ATI has hired Alex Deucher - one of the leading developers of the free radeon driver - who will help to improve the information flow between ATI and he free software community.
We expect that ATI will release more information on hardware soon and the after processes for this have been fully established we will see documentation being released at a faster pace.
Here are some features people have been asking for:
- 2D acceleration (XAA/EXA). For R5xx this should be rather easy to implement as it is rather similar to earlier chipset generations and is actually on our TODO list.
XAA will be required for backward compatibility. At least until the very recent Xserver releases EXA still had issues so it was not enabled by default.
- 3D support (DRI/DRM). Here again R5xx is not much different from earlier Radeon chipset generations thus support for this should be easy to do.
This is not so much the concern of the X.Org driver as this is only involved in subsystem initialization.
- Video overlays
Also video hardware overlay support as known in earlier hardware does not exist any more. In fact the video scaler is not available any more, only overlay support and some limited color space conversion is still available where the latter is rather irrelevant as these operations can be performed by modern CPUs at almost no cost.
Full video overlay support requires some 3D support to perform the scaling of the video to the size of the window.
- TV Output.
This is actually something what is on our todo list.
- Power management.
This will require some more documentation also.
We are making extensive use of AtomBIOS data tables to obtain information on hardware details which are card specific. This has been very useful however we have already come across data tables which contained data which we believe does not correctly reflect the hardware situation on the card.

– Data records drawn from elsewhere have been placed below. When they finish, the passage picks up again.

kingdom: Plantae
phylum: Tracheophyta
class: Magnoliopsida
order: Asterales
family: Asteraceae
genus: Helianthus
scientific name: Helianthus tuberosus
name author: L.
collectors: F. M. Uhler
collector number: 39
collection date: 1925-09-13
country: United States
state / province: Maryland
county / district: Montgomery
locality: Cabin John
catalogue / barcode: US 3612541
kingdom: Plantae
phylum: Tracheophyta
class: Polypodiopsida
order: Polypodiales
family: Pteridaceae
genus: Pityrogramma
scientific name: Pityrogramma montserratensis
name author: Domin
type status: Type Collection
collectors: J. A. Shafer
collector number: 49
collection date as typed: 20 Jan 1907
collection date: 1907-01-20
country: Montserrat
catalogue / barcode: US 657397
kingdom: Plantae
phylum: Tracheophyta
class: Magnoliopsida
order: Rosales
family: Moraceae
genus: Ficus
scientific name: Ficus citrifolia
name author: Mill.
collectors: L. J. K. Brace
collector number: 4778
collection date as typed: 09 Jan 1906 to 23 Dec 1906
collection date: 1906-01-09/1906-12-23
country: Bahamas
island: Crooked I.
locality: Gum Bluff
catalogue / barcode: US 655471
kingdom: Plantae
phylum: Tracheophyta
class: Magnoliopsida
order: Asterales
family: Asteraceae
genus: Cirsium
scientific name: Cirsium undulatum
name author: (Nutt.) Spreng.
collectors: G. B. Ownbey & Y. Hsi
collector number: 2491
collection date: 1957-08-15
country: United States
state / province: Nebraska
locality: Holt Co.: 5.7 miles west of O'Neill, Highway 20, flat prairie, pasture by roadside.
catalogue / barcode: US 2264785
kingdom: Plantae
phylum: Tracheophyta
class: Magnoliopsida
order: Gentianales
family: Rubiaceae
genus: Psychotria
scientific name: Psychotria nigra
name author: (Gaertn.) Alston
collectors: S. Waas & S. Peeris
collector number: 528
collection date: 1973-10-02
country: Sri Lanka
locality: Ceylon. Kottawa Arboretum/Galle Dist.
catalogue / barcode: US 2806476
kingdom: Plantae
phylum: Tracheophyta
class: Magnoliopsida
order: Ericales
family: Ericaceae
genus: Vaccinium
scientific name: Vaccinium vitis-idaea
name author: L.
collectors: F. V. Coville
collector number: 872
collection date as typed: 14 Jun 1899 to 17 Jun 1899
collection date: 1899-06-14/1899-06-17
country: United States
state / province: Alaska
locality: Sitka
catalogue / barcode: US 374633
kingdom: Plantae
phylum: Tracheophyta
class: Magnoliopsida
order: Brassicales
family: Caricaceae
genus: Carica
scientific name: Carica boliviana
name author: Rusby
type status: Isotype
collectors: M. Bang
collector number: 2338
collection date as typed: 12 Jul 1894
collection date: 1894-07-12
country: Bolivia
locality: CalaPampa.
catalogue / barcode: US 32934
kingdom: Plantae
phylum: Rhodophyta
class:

We use AtomBIOS code tables to initialize uninitialized hardware on secondary cards which are not POSTed at boot time.
For most hardware subsystem we are programming the hardware directly instead of using AtomBIOS code tables after having done a thorough analysis of the code tables involved.
- It is claimed that AtomBIOS code will provide support for new generations of hardware without the need to adapt the driver. This is true to some extent - however new generations of hardware may require an extension to the API of the table so the driver will still need to be fixed.
Furthermore we have found several cases where the API of the AtomBIOS call tables has changed between different BIOS generations in a way not reflected in the header.
- We have found cases where code in the call tables contained bugs. We assume that AtomBIOS code has been tested to the extent the ATI Catalyst driver uses it.
- Several call tables are not sufficiently atomic. Thus subsystems that should be treated independently cannot be handled this way.
For instance SetPixelClock which programs the PLL parameters to the pixel clock also calls EnableCRTC. This functionality should clearly be left to the component handling the CRTC subsystem.
- AtomBIOS does not provide save/restore functionality. Since it is unknown which registers are touched by an AtomBIOS table it is hard to save and restore the text mode.
- Using AtomBIOS will probably work in the majority of cases but numerous users might run into problems which are hard to control as control over a released BIOS is very limited.
Thus we expect that using AtomBIOS - although very compelling from a distance - may lead into a workaround nightmare.